When Derrick Rose first got injured, the Bulls were sent scrambling to find a backup point guard. They tried Nate Robinson, Kirk Hinrich and Marco Belinelli in the role, but none of those were long-term solutions. Belinelli signed with the Spurs and was a more of a shooting guard anyway. Robinson moved on to sign with the Nuggets. Hinrich is still in Chicago plugging along, but is entering the end of his career.
There was only one young option on the roster — former first round pick Marquis Teague.
Teague played sparingly in 48 games during his rookie campaign last year as Tom Thibodeau relied heavily on his starters and never quite trust the 29th overall pick in the Draft.
It was clear though that the Bulls hoped Teague would develop into a backup point guard option behind Rose. Someone who could spread the floor with his shooting and continue to put pressure on defenses. They sent him down to the D-League, hoping to get him some seasoning. He had moderate success there averaging 12.0 points and 4.6 assists per game in 24 minutes per game for the Iowa Energy in eight appearances.
He bounced back up to the Bulls in January only to be traded to the Nets only a few days later. Teague has received about 10.6 minutes per game in nine appearances and is averaging a hair better than four points per game. He has two years left on his first-round pick contract and is still waiting for his chance.
It just won’t come with the Bulls as that potential Derrick Rose backup or heir.
“Any time you have a young player, and Marquis has had some good moments too,” Bulls coach Tom Thibodeau said. “He’s very young. You look at Marq, we view him the same way. Usually you play eight or nine guys, the guys who are not in the rotation they have to stay ready. They are an injury or foul trouble away from being in there. You try to figure out what is best for the team first, that’s the first priority. Then you look at the player and ask yourself whether he would benefit from playing a few games down there.”
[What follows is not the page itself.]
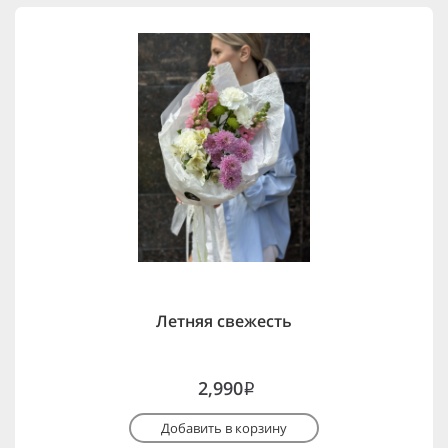
Летняя свежесть
2,990
i
Добавить в корзину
Teague undoubtedly could use a shot in the arm. After leaving a team with an uncertain point guard situation, the Nets decidedly will use him more like a shooting guard. They already have Deron Williams (injury prone as he is) and Shaun Livingston to play the point. Maybe dealing away Jason Terry frees up space for him.
What is clear is that for young players like Teague, finding confidence is a delicate balance.
He struggled in the D-League and has not had his chance to make his mark on the big stage of the NBA. He has some skills that should have helped him translate, but probably not the maturity to put those to good use. He spent just one year at Kentucky before jumping to the NBA for the 2012 Draft. He tried to take advantage of the team’s national championship run and snuck into the late first round.
That has not taken away from what his teammates think and thought of him.
“I think when he’s been here, he has done all the right things,” Hinrich said. “He puts his work in, he plays hard, he practices hard. He works on his game. He’s still very young. A lot of times with young players they just need to play.”
It is now finding that opportunity for a young guy like Teague to play that is the hangup. The Nets may not afford him that opportunity and the D-League, it appears, did not boost his confidence.
For a young player, confidence can be everything. A defined role and pressure can crush. Nobody quite knows what to think of Teague as a player two years into his career or how to salvage the talent he has.